Kimisi bir deniz olmak için hiç olmadığı kadar mavi olmaya çalışıyor, maviye kavuşmak için... Kimisi gökyüzünü seyre dalmış, denizin üzerinden geçen mavi tonlarından bir haber. Kimisi de maviden bile daha haberdar değil. Gökyüzü mü aşık sence denize? Deniz mi muhtaç bu kadar güzel görünmek için gökyüzüne? Bunlar, mavinin ve gökyüzünün iç çatışmaları. Sana bir başka bir sır daha vermemi ister misin? Bunları ne denizin üzerinden ne de gökyüzünde bir buluttan yazıyorum dostum. Bunları, mavi olarak daldığım fakat bugün siyahlıktan başka bir renk göremediğim bir denizin en dibinden çıkarıyorum. Daldır gözlerini... O zaman buraya benim ve insanların nasıl düştüklerinden bahsedelim? Sende burada olup olmadığına karar ver.
Her insan, gece saatlerinde iç sorunlarıyla kavgalı olduğunu söyler, ağlanıyorsa gece, şiir yazılacaksa gece, birileri aranacaksa gece, kulakların bir ses duymak istediğinde bir kez daha gece. Lâkin bu kulaklar, bu kalem, bu gözler gündüzde sana ait. Fakat neden tüm hissiyat dolu her şey gece? Sende tüm savaşlarını gece veriyorsan, denize dalmayı başarmışsın. Ama sistem sana çelmesini takmayı hiç bırakmıyor, karanlığa ne kadar vakit ayırırsan artık senden biri gibi değil, sen olmaya başlıyor. Buralara geldiysen, muhtemelen bir 3 dakikalık Sezen Aksu şarkısı senide 3 yıl geriye götürmüş belli ki.. Yağmurlu havalarla aran nasıl?
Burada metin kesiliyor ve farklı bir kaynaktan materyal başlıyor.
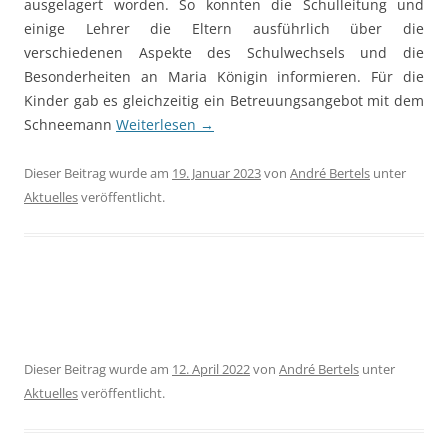
ausgelagert worden. So konnten die Schulleitung und
einige Lehrer die Eltern ausführlich über die
verschiedenen Aspekte des Schulwechsels und die
Besonderheiten an Maria Königin informieren. Für die
Kinder gab es gleichzeitig ein Betreuungsangebot mit dem
Schneemann
Weiterlesen
→
Dieser Beitrag wurde am
19. Januar 2023
von
André Bertels
unter
Aktuelles
veröffentlicht.
Dieser Beitrag wurde am
12. April 2022
von
André Bertels
unter
Aktuelles
veröffentlicht.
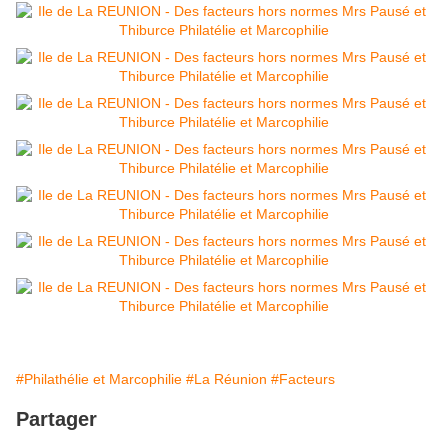
#Philathélie et Marcophilie
#La Réunion
#Facteurs
Partager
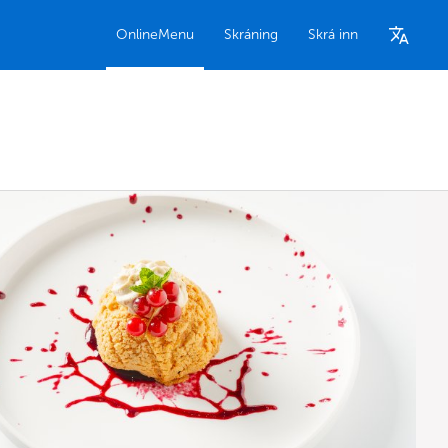
OnlineMenu
Skráning
Skrá inn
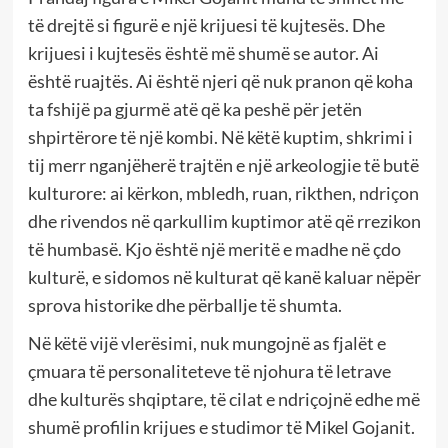
të drejtë si figurë e një krijuesi të kujtesës. Dhe
krijuesi i kujtesës është më shumë se autor. Ai
është ruajtës. Ai është njeri që nuk pranon që koha
ta fshijë pa gjurmë atë që ka peshë për jetën
shpirtërore të një kombi. Në këtë kuptim, shkrimi i
tij merr nganjëherë trajtën e një arkeologjie të butë
kulturore: ai kërkon, mbledh, ruan, rikthen, ndriçon
dhe rivendos në qarkullim kuptimor atë që rrezikon
të humbasë. Kjo është një meritë e madhe në çdo
kulturë, e sidomos në kulturat që kanë kaluar nëpër
sprova historike dhe përballje të shumta.
Në këtë vijë vlerësimi, nuk mungojnë as fjalët e
çmuara të personaliteteve të njohura të letrave
dhe kulturës shqiptare, të cilat e ndriçojnë edhe më
shumë profilin krijues e studimor të Mikel Gojanit.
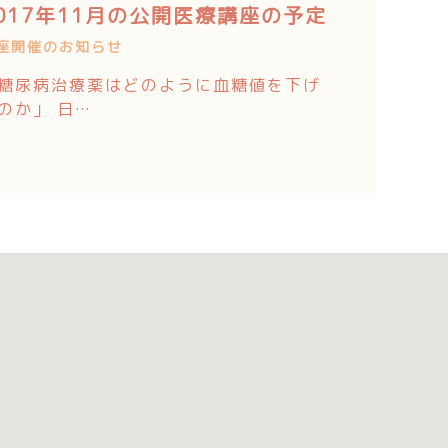
017年11月の公開医療講座の予定
座開催のお知らせ
糖尿病治療薬はどのように血糖値を下げ
のか」 日…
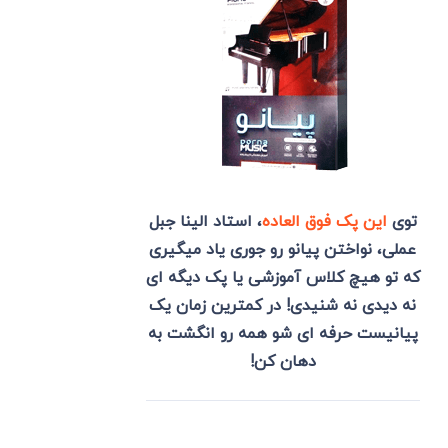
توی
این پک فوق العاده
، استاد الینا جبل
عملی، نواختن پیانو رو جوری یاد میگیری
که تو هیچ کلاس آموزشی یا پک دیگه ای
نه دیدی نه شنیدی! در کمترین زمان یک
پیانیست حرفه ای شو همه رو انگشت به
دهان کن!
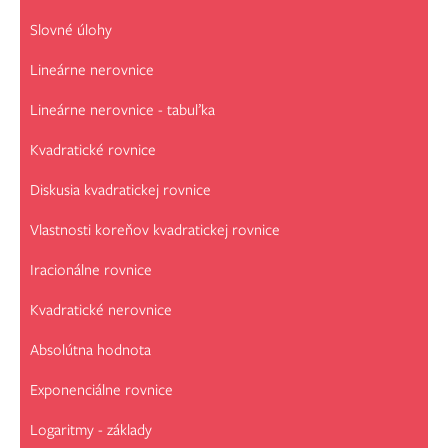
Slovné úlohy
Lineárne nerovnice
Lineárne nerovnice - tabuľka
Kvadratické rovnice
Diskusia kvadratickej rovnice
Vlastnosti koreňov kvadratickej rovnice
Iracionálne rovnice
Kvadratické nerovnice
Absolútna hodnota
Exponenciálne rovnice
Logaritmy - základy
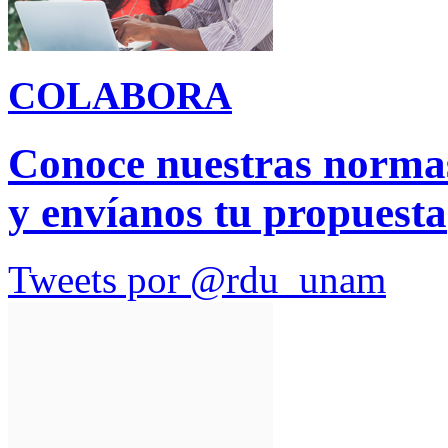
COLABORA
Conoce nuestras normas
y envíanos tu propuesta
Tweets por @rdu_unam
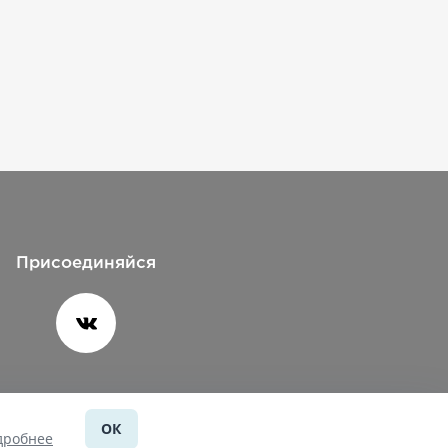
Присоединяйся
ОК
Помощь
дробнее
Seviyor veya nefret ediyor olmanı sormuyorum bunu karıştırma, kaç sigara yakıyorsun? Kaç kahve? Akşam vakitlerine girmeye ramak kala mı dürtüyor artık seni kasvetin? İlgilendikçe sana hakim olacağını söyledim, bu saatlerde canlı veya cansız bir varlığa çok boş gözlerle baktığını da biliyorum. Artık bağırdığımda beni azda olsa işitecek mesafedesin. Buralarda olmanı ben istedim ama sen geldin.. Dalıştan sonraki nefesini tutma süren daha fazla artıyor, bunu da biliyorum...
Sen kapıyı açmadan, yanıma ulaşmadan sana nasıl buraya kendimi tekrar nasıl bıraktığımı anlatmalıyım, hep burda değildim merak etme. Nefes alıp, tekrar boğdum kendimi. Bak dostum, mükemmel bir kadın tanıyorum, psikolojik sıkıntılar yaşadığım anlarda sesini benden esirgemeyen, "deli" yakıştırmasını yaptıkları anda bile çabalayan. Ama sorun vardı, bu çabayı görebiliyordum fakat unutulan bir şey vardı, ben zaten boğulmuş bir balıktım bana nefes vermek anlamsızdı... Ama tabii ki nefesi kesmesi, mükemmel olduğunu hiç değiştirmedi... Nefesimi tekrar sıkı bir şekilde toparlayıp dip de olan yerime doğru ilerledim, hayır dostum, deli değilim... Sadece o nefes vermeyi kesti bende yaşıyor olduğum yalanına son verdim hepsi bu. Geceleri uğradığım bir limandı burası önceleri, sonra manzarasını sevdim, sessizliğini. Sonra sabah da asık suratımla yargılamadı, karşıladı beni burası. Öğlen de, akşam da, gece de. Tüm saydığım vakitlere aitim artık ben. Hep ölü. Gece deniz, sabah gökyüzüyüm ama hep siyahım. O kapıyı açmadan bir daha düşün, su içinde boğulan benim de sen gerçekten suda mısın?